SIMD support...

Thu Jan 12 12:13:32 PST 2012

On 06.01.2012 02:42, Manu wrote:
> I like v128, or something like that. I'll use that for the sake of this
> document. I think it is preferable to float4 for a few reasons...

I do not agree at all. That way, the type looses all semantic 
information. This is not only breaking with C/C++/D philosophy but 
actually *hides* an essential hardware detail on Intel SSE:

An SSE register is 128 bit, but the processor actually cares about the 
semantics of the content:

There are different commands for loading two doubles, four singles or 
integers to a register. They all load the same 128 bits from memory into 
the same register. Anyhow, the specs warn about a performance penalty 
when loading a register as one type and then using it as another. I do 
not know the internals of the processor, but my understanding is that 
the CPU splits the floats into mantissa, exponent and sign already at 
the moment of loading and has to drop that information when you 
reinterpret the bit pattern stored in the register.

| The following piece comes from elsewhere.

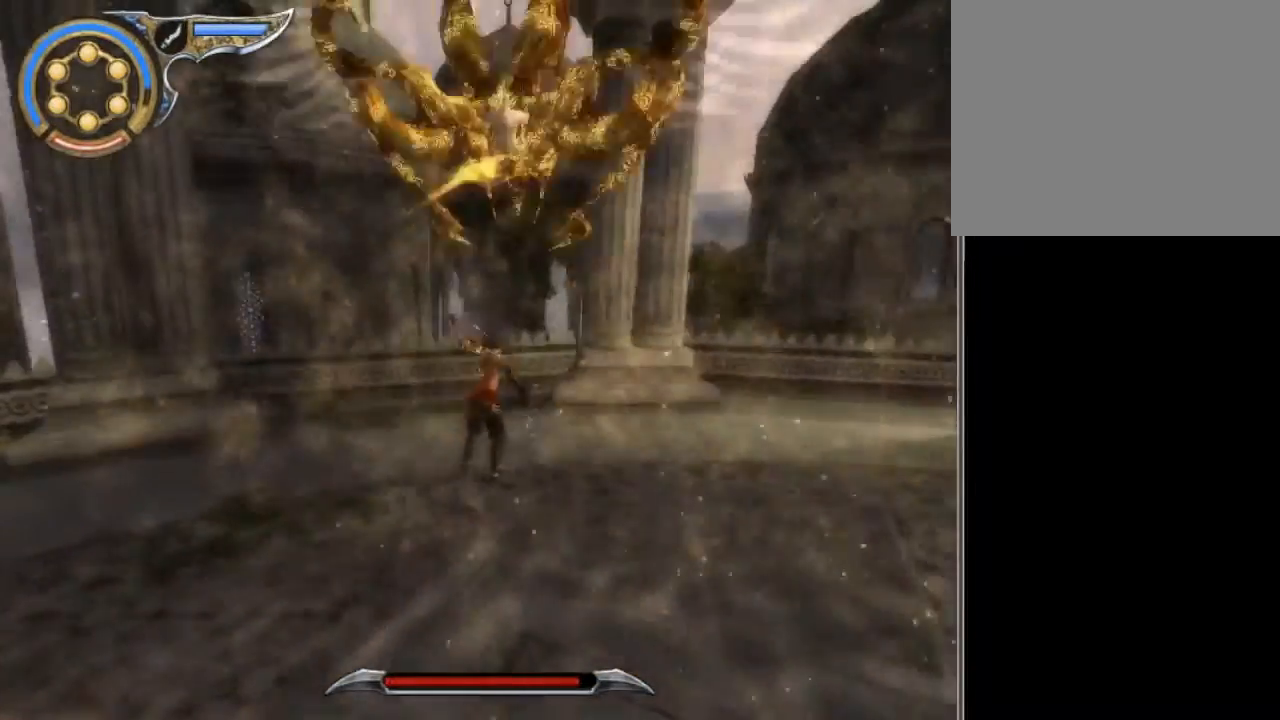
{"buttons": [], "left_stick": "center", "right_stick": "center", "events": [[166, "R1", "down"], [233, "R1", "up"]]}
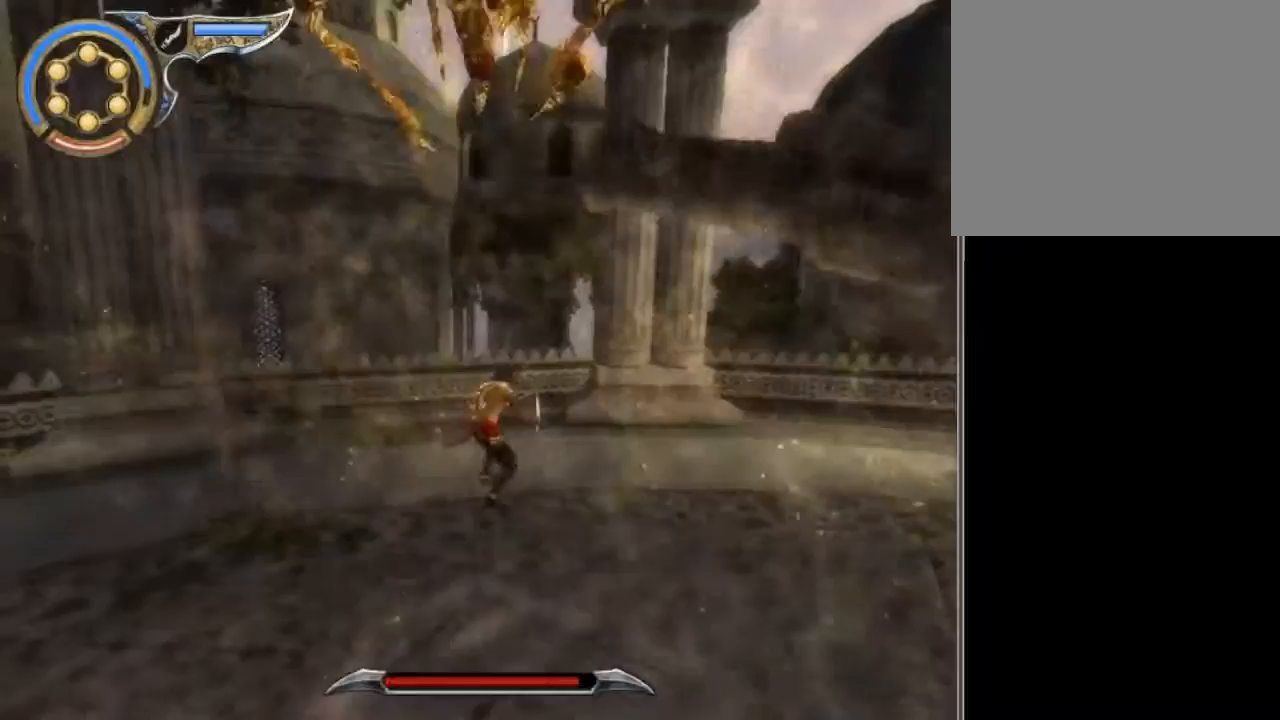
{"buttons": [], "left_stick": "up", "right_stick": "center", "events": [[167, "left_stick", "up-left"], [267, "A", "down"], [300, "A", "up"], [334, "left_stick", "up"], [400, "A", "down"], [467, "A", "up"]]}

A type v128 would not provide the necessary information for the compiler 
to produce the correct mov statements.

There definitely must be a float4 and a double2 type to express these 
semantics. For integers, I am not quite sure. I believe that integer SSE 
commands can be mixed more so a single 128bit type would be sufficient.

Considering these hardware details of the SSE architecture alone, I fear 
that portable low-level support for SIMD is very hard to achieve. If you 
want to offer access to the raw power of each architecture, it might be 
simpler to have machine-specific language extensions for SIMD and leave 
the portability for a wrapper library with a common front-end and 
various back-ends for the different architectures.